Врал Касьян или нет? Почти нет. Когда я ближе познакомился с «Пироговской лаврой» и «Горячим полем», то рассказы Касьяна даже бледнели… Бледнели и трущобы «Вяземской лавры».

Трудно себе представить что-либо подобное в центре столицы.

3. Набор

Ночь в «Пироговской лавре» я провёл, разумеется, без сна, хотя и имел свою койку у Ефима. Но можно ли уснуть в комнате величиной 3х4 сажени[137], в которой, кроме большой русской печи, помещается 40 человек ночлежников! И каких ночлежников?! Половина пьяных; все развесили тут же для просушки свои плотные «портянки»; вентиляции никакой… А насекомые?! Нет, нет; лучше на воздух… Не жить же мне здесь! Несколько ночлежных часов, а в пять часов утра все равно все подымаются!

Я пошёл по переулку… Тихо… У забора рынка прислонились и дремлют несколько траурщиков. Солнце ещё не всходило. Где-то в стороне слышны слабые стоны. Я чувствовал усталость и присел у ворот одного из домов. В доме все спало. Готов был я и задремать, как вдруг точно из земли вырос Касьян и опустился рядом со мной на скамью.

— Ты чего же бродишь, не спишь? — спросил он меня, осматривая пристально с головы до ног.

И странно: глаза его как-то нехорошо блестели; сидеть с ним рядом в этом глухом переулке было не особенно приятно.
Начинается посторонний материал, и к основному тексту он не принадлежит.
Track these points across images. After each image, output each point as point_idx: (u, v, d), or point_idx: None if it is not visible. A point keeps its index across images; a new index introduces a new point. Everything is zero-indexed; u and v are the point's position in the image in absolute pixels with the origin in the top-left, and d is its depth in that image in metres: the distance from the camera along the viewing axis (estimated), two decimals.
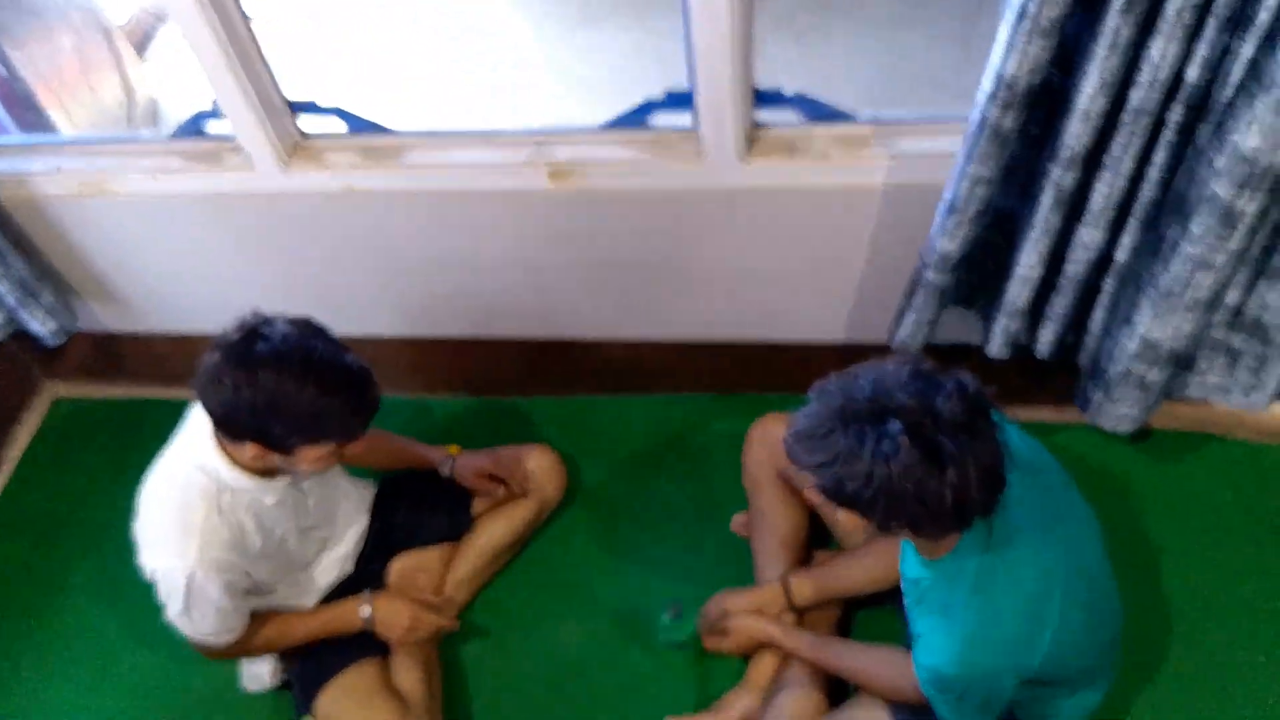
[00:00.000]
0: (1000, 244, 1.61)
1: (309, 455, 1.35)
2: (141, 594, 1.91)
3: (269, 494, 1.47)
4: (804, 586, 1.64)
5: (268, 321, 1.32)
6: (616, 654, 1.83)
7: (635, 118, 1.72)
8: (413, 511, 1.86)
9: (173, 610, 1.48)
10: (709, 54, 1.50)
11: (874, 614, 1.77)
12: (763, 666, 1.66)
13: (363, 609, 1.65)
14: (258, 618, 1.60)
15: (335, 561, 1.78)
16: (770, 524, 1.75)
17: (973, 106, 1.39)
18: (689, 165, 1.68)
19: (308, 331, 1.33)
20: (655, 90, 1.68)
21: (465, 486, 1.85)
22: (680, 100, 1.65)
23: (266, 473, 1.45)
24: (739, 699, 1.65)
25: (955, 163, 1.47)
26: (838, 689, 1.62)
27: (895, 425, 1.06)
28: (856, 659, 1.53)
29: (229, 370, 1.27)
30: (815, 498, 1.19)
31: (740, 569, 1.80)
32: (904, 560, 1.37)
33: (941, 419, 1.06)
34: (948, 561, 1.24)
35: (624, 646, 1.84)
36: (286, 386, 1.26)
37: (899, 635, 1.72)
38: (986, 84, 1.34)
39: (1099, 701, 1.50)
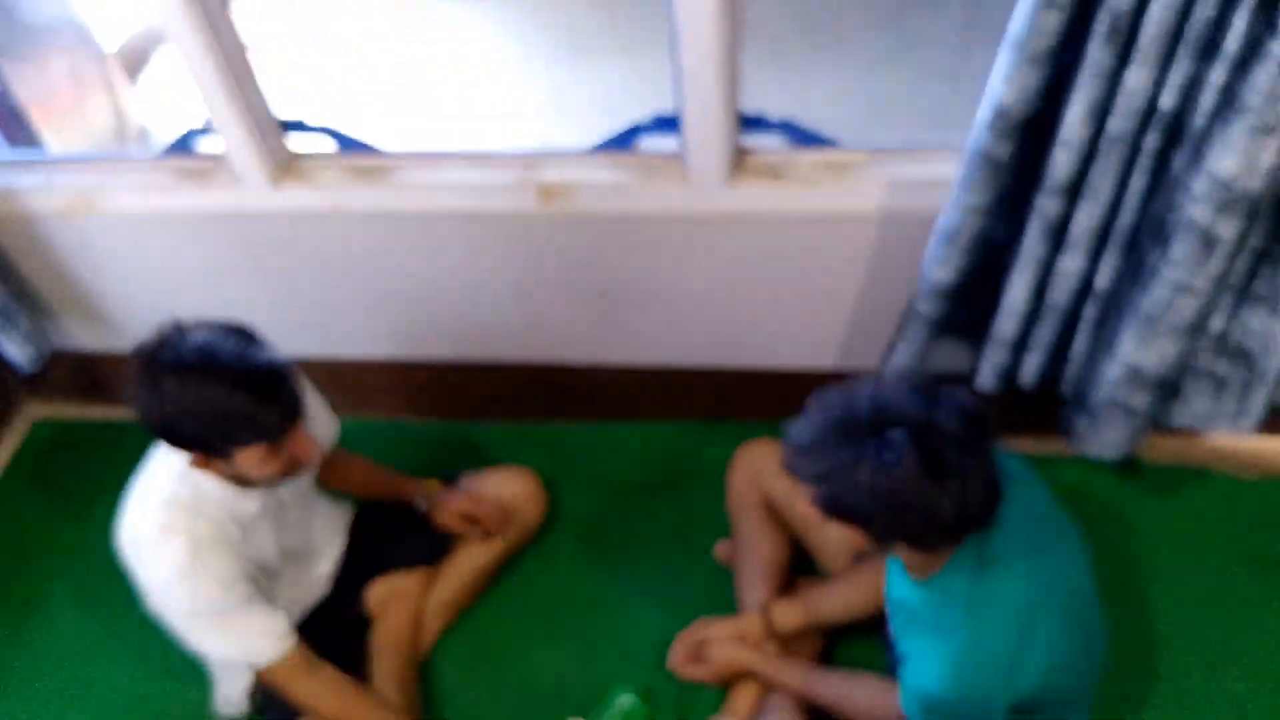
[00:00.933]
0: (992, 274, 1.62)
1: (246, 460, 1.33)
2: (119, 615, 1.91)
3: (249, 501, 1.46)
4: (785, 613, 1.63)
5: (180, 328, 1.32)
6: (595, 684, 1.80)
7: (623, 141, 1.74)
8: (391, 535, 1.83)
9: (209, 645, 1.48)
10: (696, 77, 1.52)
11: (857, 643, 1.75)
12: (744, 694, 1.64)
13: None
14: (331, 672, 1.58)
15: (315, 581, 1.75)
16: (753, 550, 1.74)
17: (968, 135, 1.41)
18: (675, 188, 1.70)
19: (219, 335, 1.31)
20: (643, 114, 1.71)
21: (443, 525, 1.83)
22: (667, 124, 1.67)
23: (241, 481, 1.44)
24: None
25: (950, 192, 1.48)
26: (819, 719, 1.60)
27: (897, 434, 1.06)
28: (839, 688, 1.52)
29: (139, 380, 1.27)
30: (812, 512, 1.18)
31: (723, 597, 1.79)
32: (890, 583, 1.37)
33: (942, 431, 1.06)
34: (937, 581, 1.23)
35: (604, 676, 1.81)
36: (190, 390, 1.26)
37: (881, 666, 1.71)
38: (983, 113, 1.36)
39: None
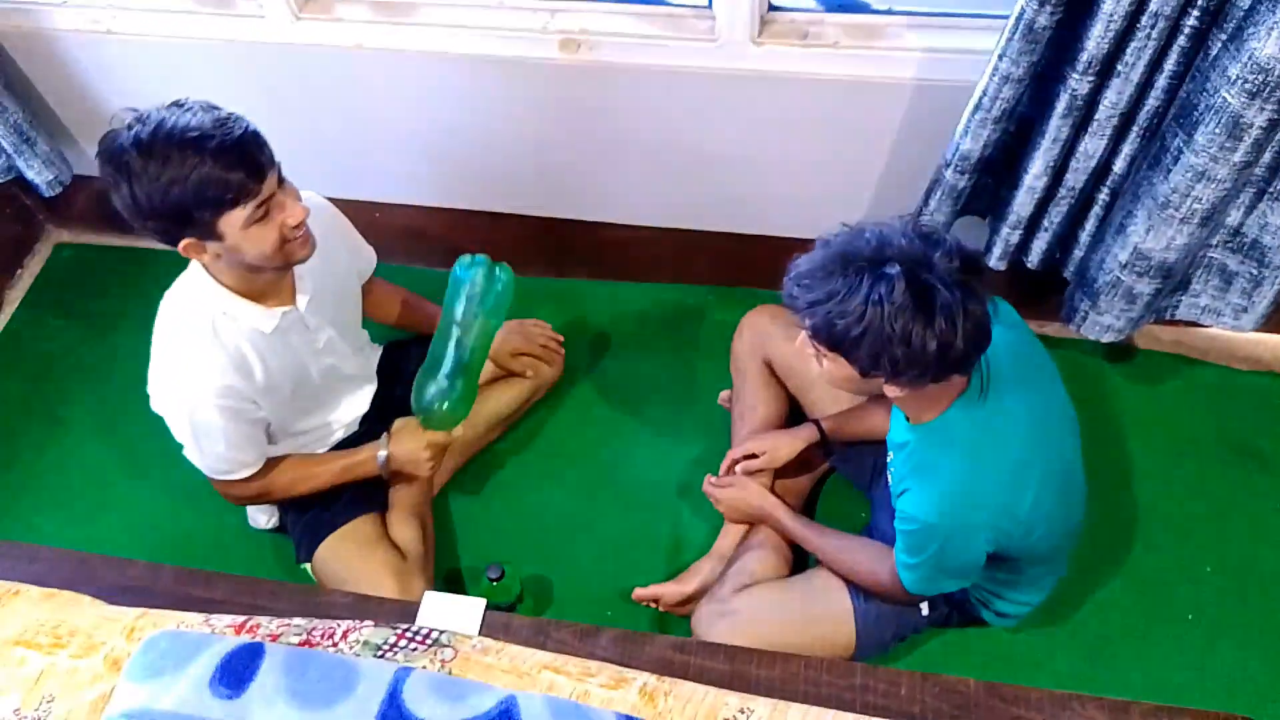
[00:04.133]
0: (1015, 152, 1.62)
1: (231, 229, 1.32)
2: (139, 432, 1.98)
3: (264, 321, 1.48)
4: (830, 426, 1.69)
5: (138, 114, 1.30)
6: (595, 520, 1.90)
7: None
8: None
9: (186, 447, 1.53)
10: None
11: (837, 501, 1.85)
12: (730, 537, 1.74)
13: (379, 454, 1.68)
14: (277, 460, 1.64)
15: (352, 406, 1.80)
16: (753, 409, 1.80)
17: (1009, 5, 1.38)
18: (700, 44, 1.67)
19: (175, 111, 1.29)
20: None
21: (503, 368, 1.91)
22: None
23: (258, 296, 1.46)
24: (703, 566, 1.73)
25: (986, 62, 1.46)
26: (799, 558, 1.70)
27: (894, 269, 1.10)
28: (842, 544, 1.59)
29: (110, 172, 1.28)
30: (805, 347, 1.24)
31: (720, 448, 1.86)
32: (893, 427, 1.43)
33: (937, 271, 1.11)
34: (937, 424, 1.29)
35: (603, 514, 1.91)
36: (154, 165, 1.26)
37: (857, 519, 1.82)
38: None
39: (1042, 599, 1.59)
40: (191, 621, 1.23)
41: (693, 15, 1.69)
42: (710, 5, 1.65)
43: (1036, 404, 1.33)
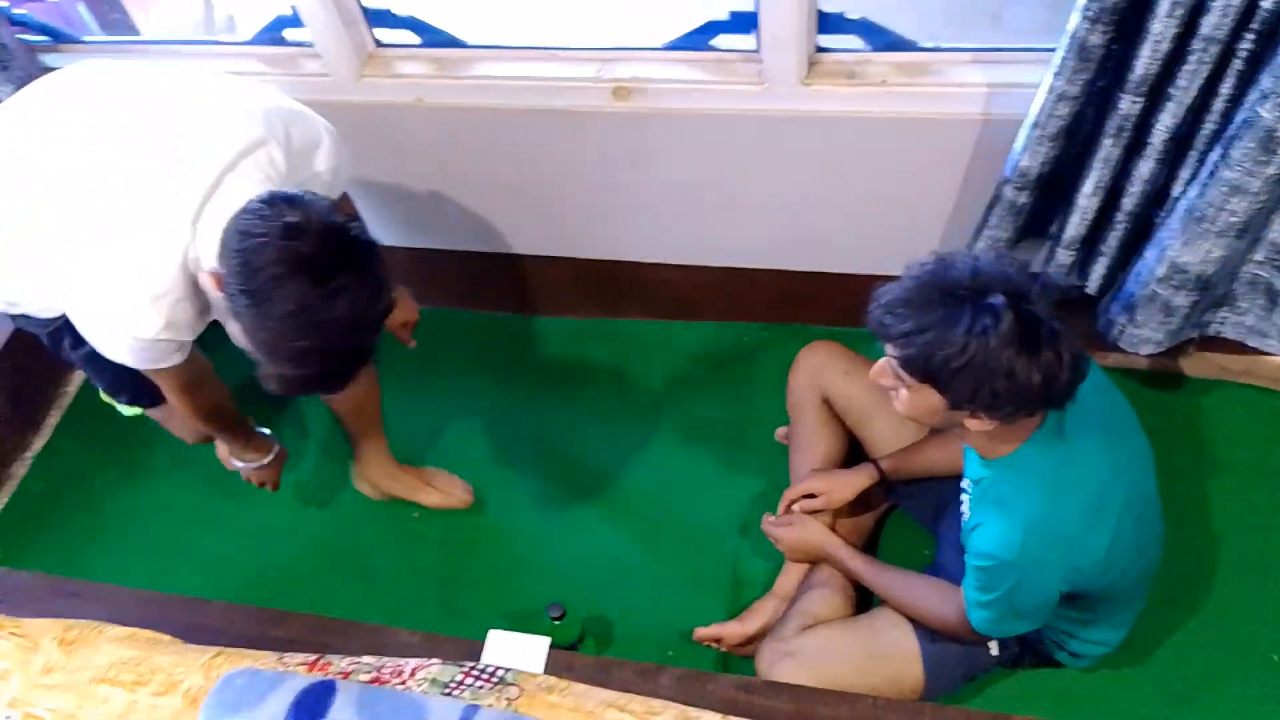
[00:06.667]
0: (1069, 172, 1.61)
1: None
2: (212, 478, 2.05)
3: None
4: (890, 465, 1.67)
5: (274, 241, 1.17)
6: (654, 560, 1.91)
7: (698, 37, 1.74)
8: None
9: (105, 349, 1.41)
10: None
11: (900, 539, 1.83)
12: (791, 576, 1.73)
13: (240, 466, 1.81)
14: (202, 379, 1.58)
15: None
16: (810, 445, 1.79)
17: (1059, 35, 1.39)
18: (749, 87, 1.70)
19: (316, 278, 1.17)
20: (717, 12, 1.70)
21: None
22: (743, 20, 1.67)
23: None
24: (765, 606, 1.72)
25: (1037, 90, 1.47)
26: (862, 598, 1.68)
27: (998, 299, 1.09)
28: (907, 582, 1.56)
29: (223, 259, 1.21)
30: (885, 377, 1.22)
31: (775, 482, 1.86)
32: (966, 461, 1.41)
33: (1038, 304, 1.10)
34: (1013, 459, 1.27)
35: (662, 553, 1.91)
36: (261, 328, 1.19)
37: (921, 556, 1.79)
38: None
39: (1119, 639, 1.55)
40: (266, 659, 1.26)
41: (740, 60, 1.72)
42: (758, 50, 1.68)
43: (1113, 438, 1.29)
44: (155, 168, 1.31)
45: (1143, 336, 1.68)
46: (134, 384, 1.66)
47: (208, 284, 1.29)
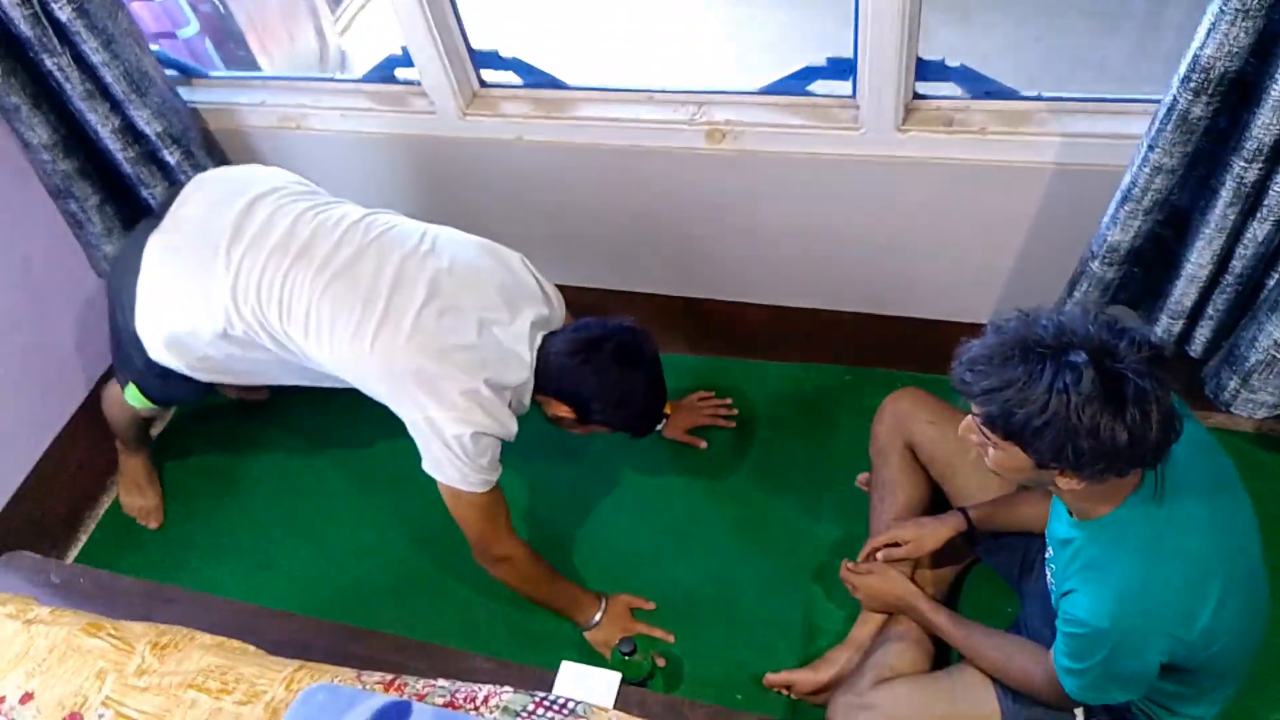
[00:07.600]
0: (1170, 240, 1.57)
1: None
2: (305, 495, 2.12)
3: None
4: (978, 515, 1.63)
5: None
6: (728, 600, 1.89)
7: (794, 82, 1.76)
8: None
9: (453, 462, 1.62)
10: (876, 20, 1.52)
11: (982, 594, 1.78)
12: (868, 626, 1.69)
13: (588, 629, 1.86)
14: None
15: None
16: (892, 493, 1.76)
17: (1159, 91, 1.36)
18: (845, 132, 1.71)
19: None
20: (813, 59, 1.72)
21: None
22: (841, 67, 1.68)
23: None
24: (839, 655, 1.69)
25: (1135, 150, 1.44)
26: (940, 653, 1.64)
27: (1080, 356, 1.06)
28: (992, 640, 1.51)
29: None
30: (973, 433, 1.19)
31: (854, 528, 1.83)
32: (1053, 522, 1.36)
33: (1125, 360, 1.06)
34: (1108, 520, 1.22)
35: (736, 594, 1.90)
36: (598, 398, 1.67)
37: (1004, 613, 1.73)
38: (1182, 67, 1.31)
39: (1215, 714, 1.46)
40: (345, 676, 1.29)
41: (836, 105, 1.73)
42: (854, 95, 1.69)
43: (1218, 504, 1.23)
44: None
45: (1259, 401, 1.62)
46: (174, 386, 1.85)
47: (562, 411, 1.69)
У меня мелькнула мысль, не подозревает ли Касьян во мне переодетого сыщика? Слишком пристально он всматривался, да и сам он прожжённый траурщик, воспитавшийся на «Горячем поле», которое считается бродяжками «университетом». Он легко мог заметить мой «маскарад» своим опытным взглядом и сообщить свои подозрения «лавре». А тогда…

— Не спится, с непривычки, на новом месте, — отвечал я спокойно, не поворачивая головы.

— Сыграть хочешь? У тебя деньги есть? — продолжал Касьян.